• **TEXT PASSAGE**
━━━━━━━━
In this (re)turning, space too is altered to become something other than the proscenium theater. The ground is not altogether flat and cleared out, but rather shifting and spinning by way of the lazy susan. These women evade capture within the black box of a theater, their images can’t be held within the stasis of a photo, or the pinpoint of our pupil. Or can they? Skin color, after all, is still visible in this whir of movement.

Midway through the piece, four women leave the lazy susan and move to the edges of the room. It is in this instance that they separate into black (and brown), Sheena and Harge, and white, Dean and Skove-Epes. While Dean and Skove-Epes step up onto scaffolding, just off center-stage, Sheena and Harge occupy a slightly elevated area on stage right. They begin to harmonize, singing an original song by Christine Hucal, the words of which I can barely make out. The one phrase I hear clearly is the mutual utterance, “trying on my sister’s skin”. While there is perhaps an element of sympathy present here in the desire to be someone else or feel what another is feeling, privilege seems inherent in the possibility of trying on another’s skin. Blackface comes to mind, the (not only historical) practice wherein white performers paint their skin black and act as a caricature of that race, or where black performers are forced to paint themselves “black again”, or perhaps paint themselves “blacker”, as they too act out a stereotype of themselves. As Franz Fanon muses in Black Skin, White Masks, “The black cannot be for another black, the black can only be for a white”. In other words, because blackness is ontologically in opposition to whiteness, it is always defined in relation to it. It is difficult, perhaps impossible, for the black body to exist as a neutral being, without blackface, without connotations. Instead, they are continually reminded of their skin color, interpellated as black in daily interactions with regular citizens as well as police.
━━━━━━━━
• **LISTED RECORDS**
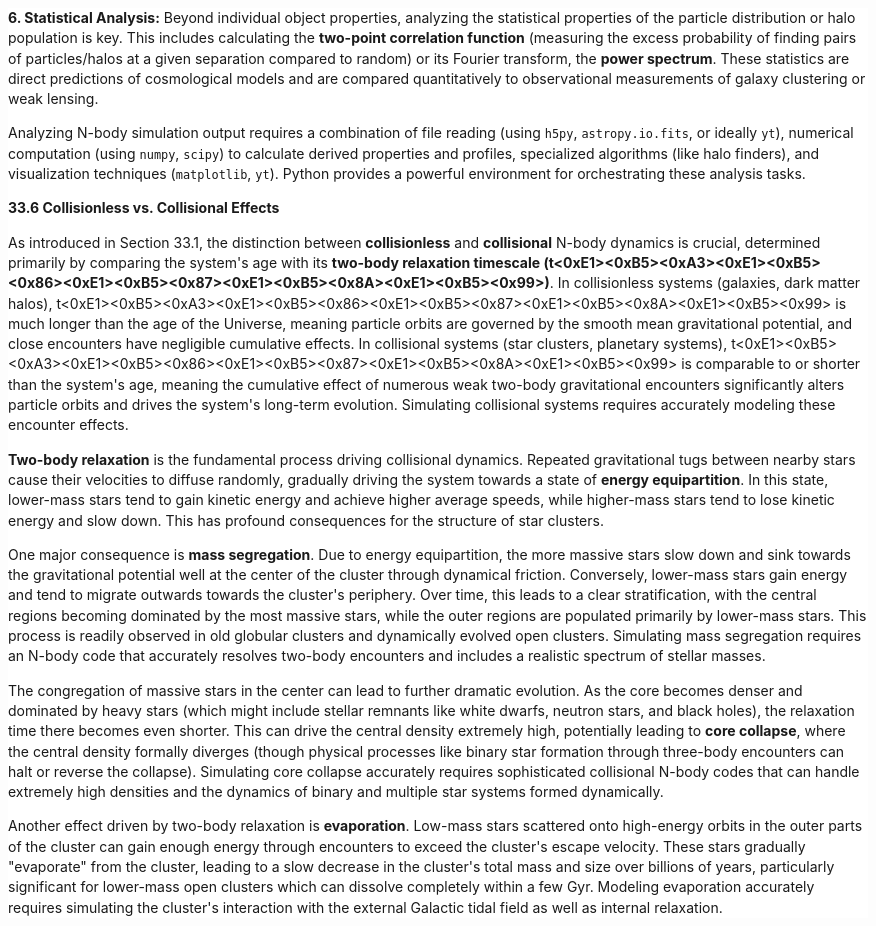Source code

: **6. Statistical Analysis:** Beyond individual object properties, analyzing the statistical properties of the particle distribution or halo population is key. This includes calculating the **two-point correlation function** (measuring the excess probability of finding pairs of particles/halos at a given separation compared to random) or its Fourier transform, the **power spectrum**. These statistics are direct predictions of cosmological models and are compared quantitatively to observational measurements of galaxy clustering or weak lensing.

Analyzing N-body simulation output requires a combination of file reading (using `h5py`, `astropy.io.fits`, or ideally `yt`), numerical computation (using `numpy`, `scipy`) to calculate derived properties and profiles, specialized algorithms (like halo finders), and visualization techniques (`matplotlib`, `yt`). Python provides a powerful environment for orchestrating these analysis tasks.

**33.6 Collisionless vs. Collisional Effects**

As introduced in Section 33.1, the distinction between **collisionless** and **collisional** N-body dynamics is crucial, determined primarily by comparing the system's age with its **two-body relaxation timescale (t<0xE1><0xB5><0xA3><0xE1><0xB5><0x86><0xE1><0xB5><0x87><0xE1><0xB5><0x8A><0xE1><0xB5><0x99>)**. In collisionless systems (galaxies, dark matter halos), t<0xE1><0xB5><0xA3><0xE1><0xB5><0x86><0xE1><0xB5><0x87><0xE1><0xB5><0x8A><0xE1><0xB5><0x99> is much longer than the age of the Universe, meaning particle orbits are governed by the smooth mean gravitational potential, and close encounters have negligible cumulative effects. In collisional systems (star clusters, planetary systems), t<0xE1><0xB5><0xA3><0xE1><0xB5><0x86><0xE1><0xB5><0x87><0xE1><0xB5><0x8A><0xE1><0xB5><0x99> is comparable to or shorter than the system's age, meaning the cumulative effect of numerous weak two-body gravitational encounters significantly alters particle orbits and drives the system's long-term evolution. Simulating collisional systems requires accurately modeling these encounter effects.

**Two-body relaxation** is the fundamental process driving collisional dynamics. Repeated gravitational tugs between nearby stars cause their velocities to diffuse randomly, gradually driving the system towards a state of **energy equipartition**. In this state, lower-mass stars tend to gain kinetic energy and achieve higher average speeds, while higher-mass stars tend to lose kinetic energy and slow down. This has profound consequences for the structure of star clusters.

One major consequence is **mass segregation**. Due to energy equipartition, the more massive stars slow down and sink towards the gravitational potential well at the center of the cluster through dynamical friction. Conversely, lower-mass stars gain energy and tend to migrate outwards towards the cluster's periphery. Over time, this leads to a clear stratification, with the central regions becoming dominated by the most massive stars, while the outer regions are populated primarily by lower-mass stars. This process is readily observed in old globular clusters and dynamically evolved open clusters. Simulating mass segregation requires an N-body code that accurately resolves two-body encounters and includes a realistic spectrum of stellar masses.

The congregation of massive stars in the center can lead to further dramatic evolution. As the core becomes denser and dominated by heavy stars (which might include stellar remnants like white dwarfs, neutron stars, and black holes), the relaxation time there becomes even shorter. This can drive the central density extremely high, potentially leading to **core collapse**, where the central density formally diverges (though physical processes like binary star formation through three-body encounters can halt or reverse the collapse). Simulating core collapse accurately requires sophisticated collisional N-body codes that can handle extremely high densities and the dynamics of binary and multiple star systems formed dynamically.

Another effect driven by two-body relaxation is **evaporation**. Low-mass stars scattered onto high-energy orbits in the outer parts of the cluster can gain enough energy through encounters to exceed the cluster's escape velocity. These stars gradually "evaporate" from the cluster, leading to a slow decrease in the cluster's total mass and size over billions of years, particularly significant for lower-mass open clusters which can dissolve completely within a few Gyr. Modeling evaporation accurately requires simulating the cluster's interaction with the external Galactic tidal field as well as internal relaxation.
━━━━━━━━
• **EXPLORE THE MATERIAL**
• A. Transcribe the stretch of the dance review from "In this (re)turning, space" through "whir of movement.".
• B. Carry the review of the lazy susan dance piece forward with the part that would come next after its last sentence.

• **EXERCISE RESULTS**
• A.
In this (re)turning, space too is altered to become something other than the proscenium theater. The ground is not altogether flat and cleared out, but rather shifting and spinning by way of the lazy susan. These women evade capture within the black box of a theater, their images can’t be held within the stasis of a photo, or the pinpoint of our pupil. Or can they? Skin color, after all, is still visible in this whir of movement.

• B.
There may be a few instances of whiteface in American performance (the film White Chicks comes to mind), but in the overwhelming history of our nation, black people do not have the privilege of playing a white person. Of course there have also been numerous recent instances of brownface (Ashton Kutcher as an Indian man in a Popchips commercial; Paula Dean’s son as Ricky Ricardo), yellowface (Mickey Rooney as Yunioshi in Breakfast at Tiffany’s), and redface (Cleveland Indians fans dressed up for a game). With whiteness as the aesthetic and cultural ideal of our society, it becomes neutralized as that which can become or do anything. It simply is. And it always seems to be right.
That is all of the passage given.